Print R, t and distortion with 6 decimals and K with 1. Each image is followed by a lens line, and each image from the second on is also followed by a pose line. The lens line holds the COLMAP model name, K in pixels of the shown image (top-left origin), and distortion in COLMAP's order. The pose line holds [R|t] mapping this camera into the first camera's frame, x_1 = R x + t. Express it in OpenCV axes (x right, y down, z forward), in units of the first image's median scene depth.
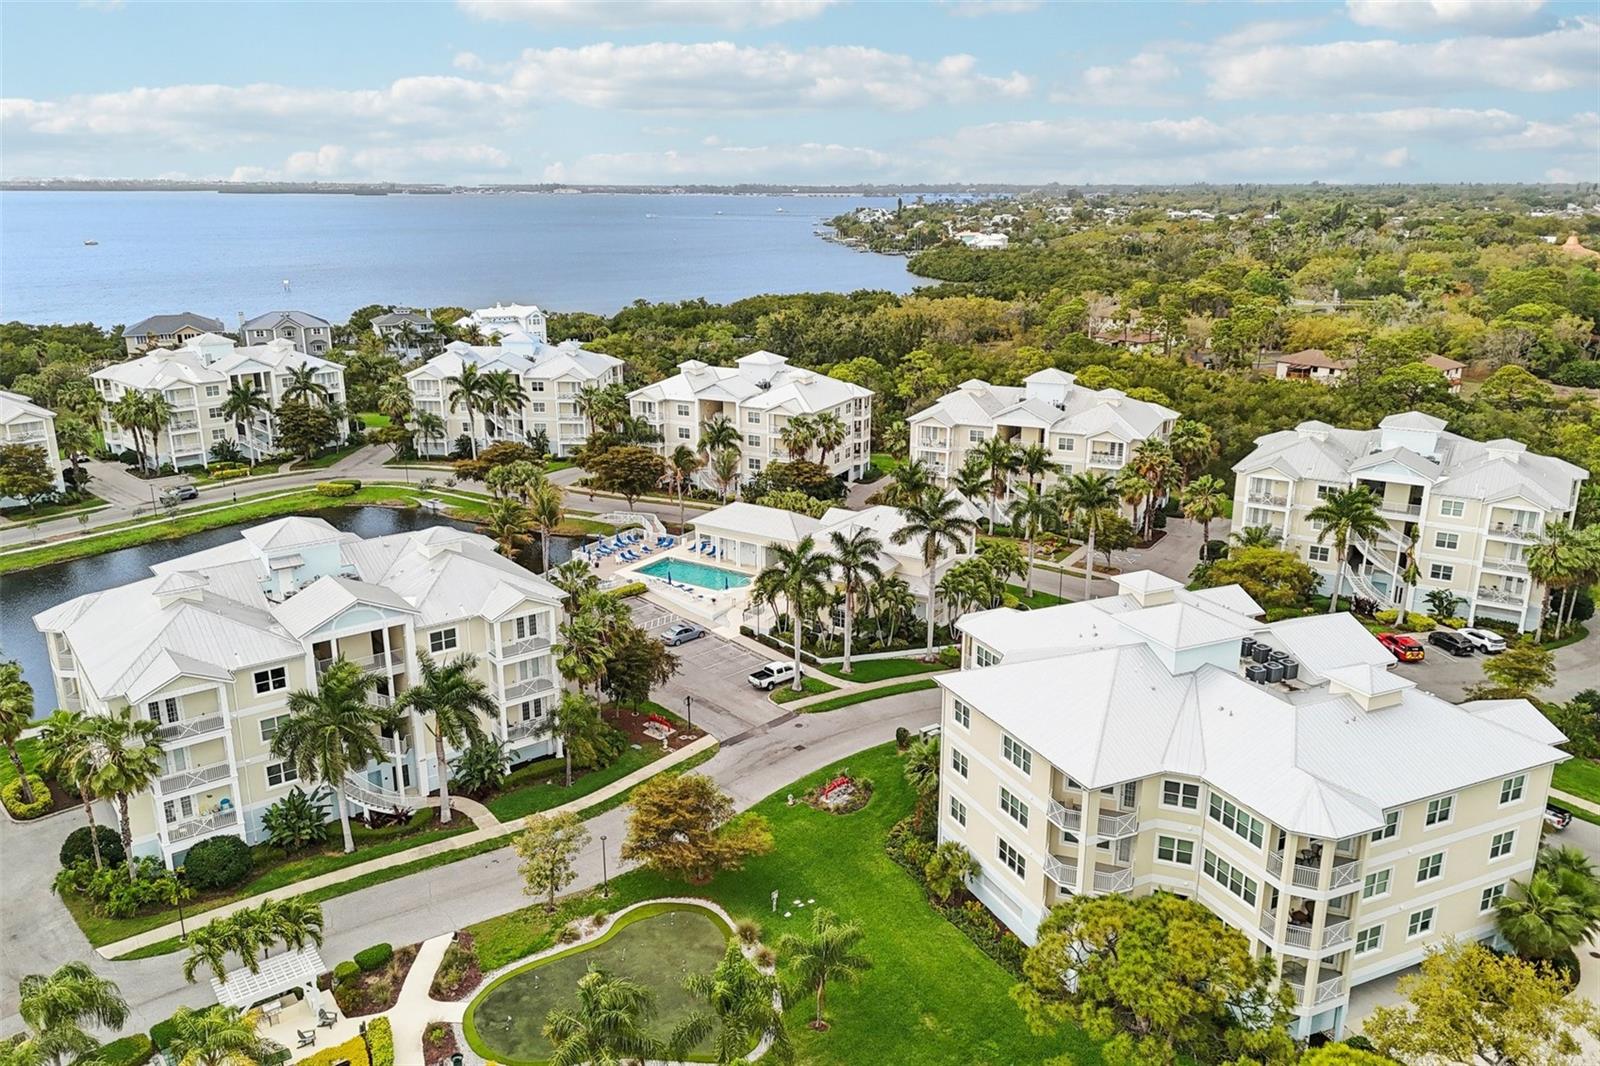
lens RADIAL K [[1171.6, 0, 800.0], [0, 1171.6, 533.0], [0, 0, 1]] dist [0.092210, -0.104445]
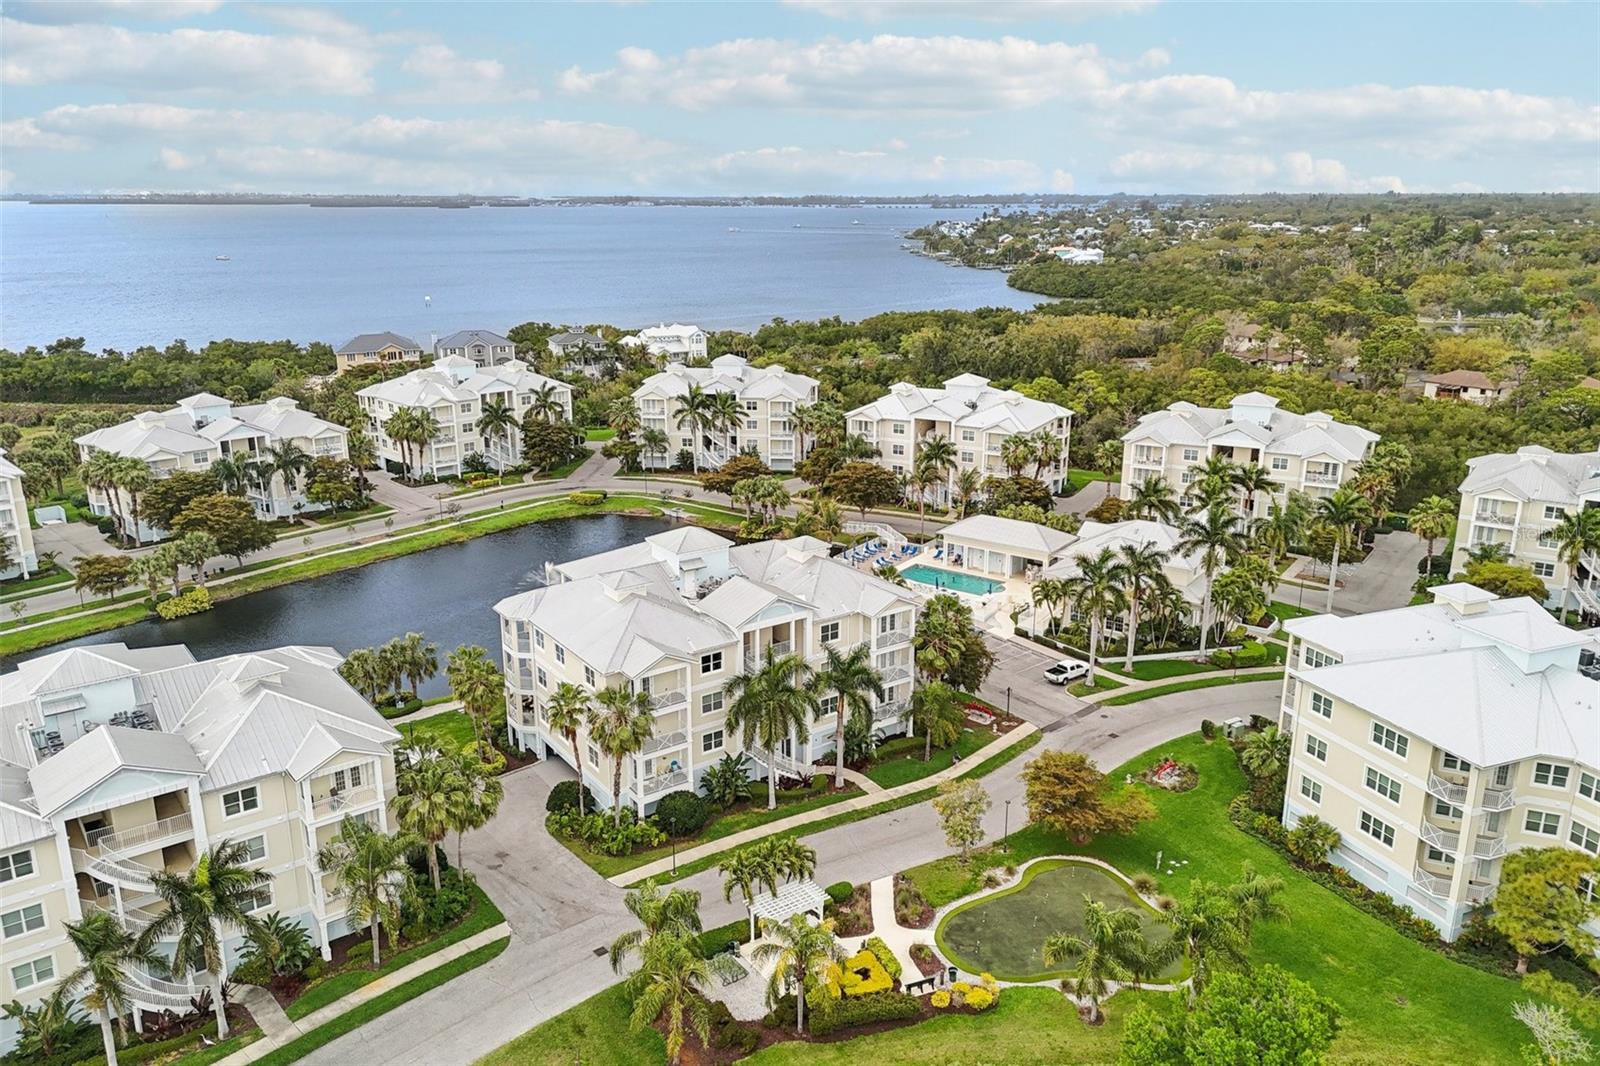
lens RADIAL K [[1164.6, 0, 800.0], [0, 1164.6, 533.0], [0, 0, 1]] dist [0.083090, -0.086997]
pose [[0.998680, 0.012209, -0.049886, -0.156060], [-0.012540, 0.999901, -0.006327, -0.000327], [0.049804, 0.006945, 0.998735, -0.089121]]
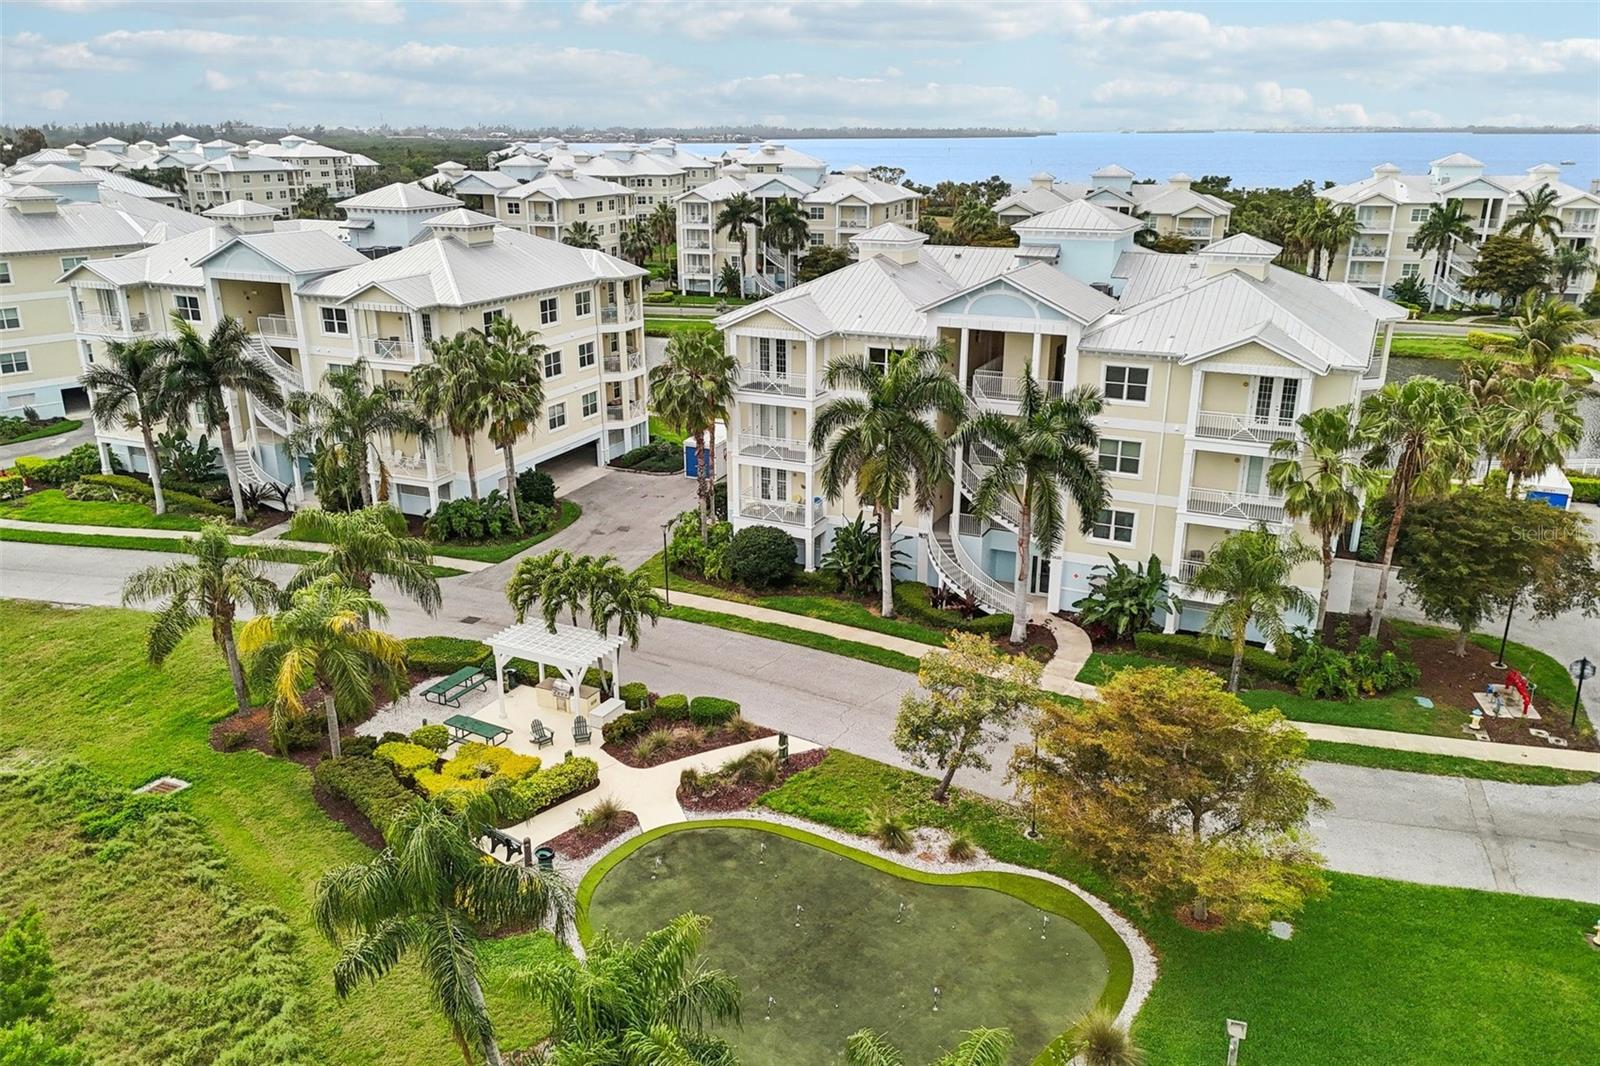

- [Work instruction] Copy all of the material above line for line, leaving the pictures out.

- [Solution below]
Print R, t and distortion with 6 decimals and K with 1. Each image is followed by a lens line, and each image from the second on is also followed by a pose line. The lens line holds the COLMAP model name, K in pixels of the shown image (top-left origin), and distortion in COLMAP's order. The pose line holds [R|t] mapping this camera into the first camera's frame, x_1 = R x + t. Express it in OpenCV axes (x right, y down, z forward), in units of the first image's median scene depth.
lens RADIAL K [[1171.6, 0, 800.0], [0, 1171.6, 533.0], [0, 0, 1]] dist [0.092210, -0.104445]
lens RADIAL K [[1164.6, 0, 800.0], [0, 1164.6, 533.0], [0, 0, 1]] dist [0.083090, -0.086997]
pose [[0.998680, 0.012209, -0.049886, -0.156060], [-0.012540, 0.999901, -0.006327, -0.000327], [0.049804, 0.006945, 0.998735, -0.089121]]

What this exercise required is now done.